END OF THE LECTURE.
Such are some specimens of a Saturday morning's talk in our library. They are taken, just as they come, from notes constructed after the study of a set of some twenty sermons, written, and then commented upon, without the slightest thought that any public or permanent use would be made of the materials thus given. But perhaps the remarks may be in point to some of my readers all the more because of the unstudied nature of the materials.

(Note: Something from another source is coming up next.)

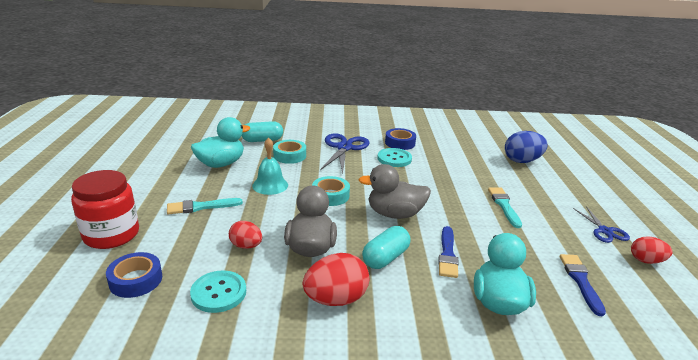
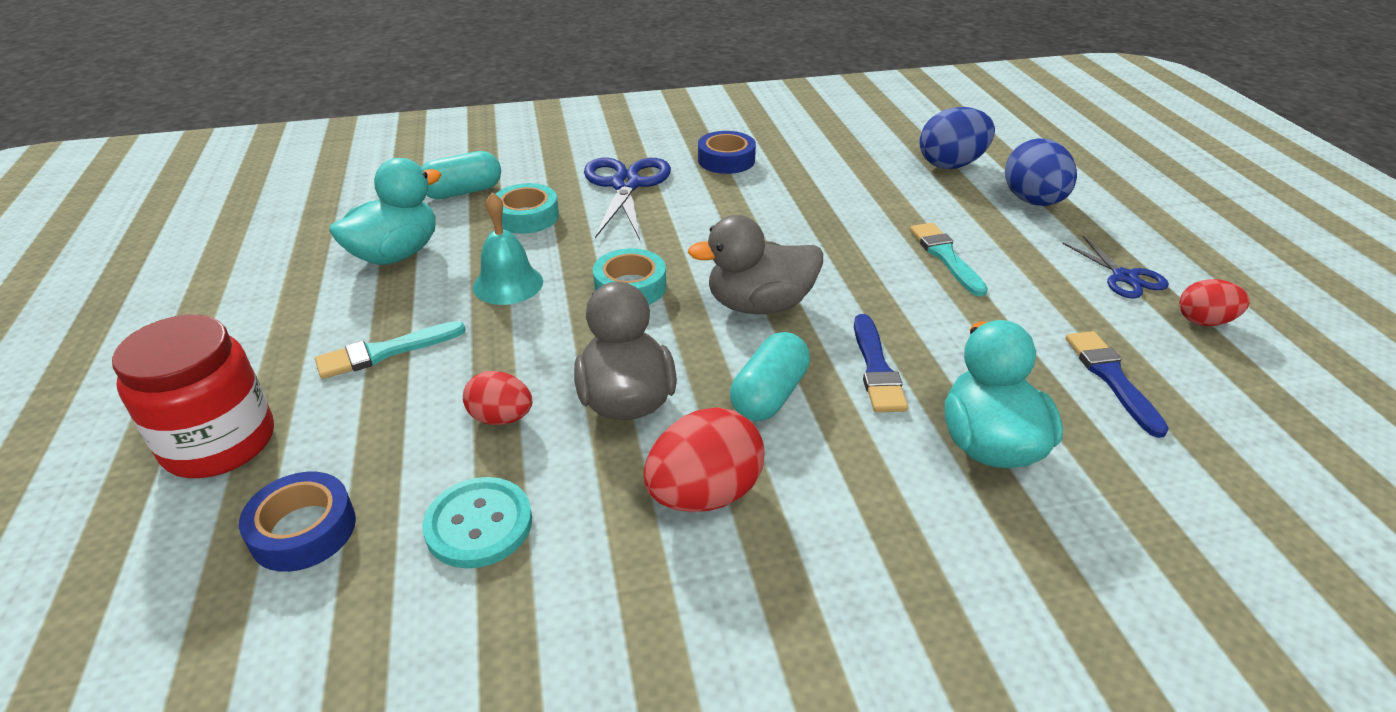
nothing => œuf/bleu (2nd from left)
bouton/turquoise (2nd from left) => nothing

Let me say, before I quite leave this part of my subject, that adverse criticism was by no means my only work this morning in the lecture-room. It was my happiness, on the other hand, to commend thankfully many a clear setting of living truth, and many a sentence of forcible point and of true beauty, happy omens for future years, in which, if it please God, "the torch shall be carried on," bright and clear, when we elders shall be heard no more.[34]
[34] Ungracious as it may seem, I must betray one less pleasant confidence of such occasions. Sometimes I have had to note in sermon MSS. a strange neglect of punctuation, and, here and there, a little aberration from received usages of spelling! No Clergyman ought to think such matters beneath his notice. His people, some, if not many of them, will from time to time receive letters or other written messages from him; these ought to be unmistakably the writing of the educated gentleman. Is it too much to say also that the handwriting ought to be clear and easy? It is distressing, certainly to one who has many letters to read daily, to see how rare such handwriting is now.
"MY CASES OF OLD SERMONS."
But now let me return from this discursive report of a sermon-lecture to some more central thoughts about the Preaching of the Word. Sacred, solemn theme! I was made to realize its character in a peculiar way quite lately, when reading a heart-searching and most instructive essay, by the Rev. R. Glover, Vicar of St Luke's, West Holloway, entitled, My Cases of Old Sermons.[35] The essay was simply an experienced preacher's review of many years of pulpit labour, in the light of the collected and ordered manuscripts which silently represented it. The writer had much to say, to my great profit, about his methods of preparation and delivery, and about the pains taken to distribute the choice of texts widely and impartially over the field of Scripture. Then he went on to speak of the ascertained spiritual history of some of those many sermons; the messages to souls which in this or that instance they had carried; the savour of life unto life, or perhaps, alas, of death unto death, which had to his knowledge breathed from them. The impressions left on my mind were, above all others, two; first, the call to thorough diligence in preparation, if the preacher is to give his account with joy; and then, the indescribable solemnity and greatness of the work of a true pastor-preacher.
[35] In The Churchman of August, 1891.
*BE A PREACHER INDEED.
I may seem to reiterate too much, but I must say again, with new emphasis, to my younger Brother, resolve to be a preacher indeed, by the grace of God. Do not let secondary things, however good, distort your attention from that supremely sacred commission, "Preach the Word; be instant, in season, out of season[36] [2 Tim. iv. 2.]; reprove, rebuke, exhort, with all long-suffering and doctrine. For," the Apostle significantly proceeds, "the time will come when they will not endure sound doctrine." Therefore, an age impatient of thorough Scriptural preaching is the very age in which to seek, in wisdom and courage, to make much of it. Do not let organization spoil your preaching-work. Do not let current events spoil it. Do not let elaboration of ritual spoil it. Do not let organist and choir rule over you, and claim for music the precious moments called for by the Word.
[36] That is, irrespective of your own convenience.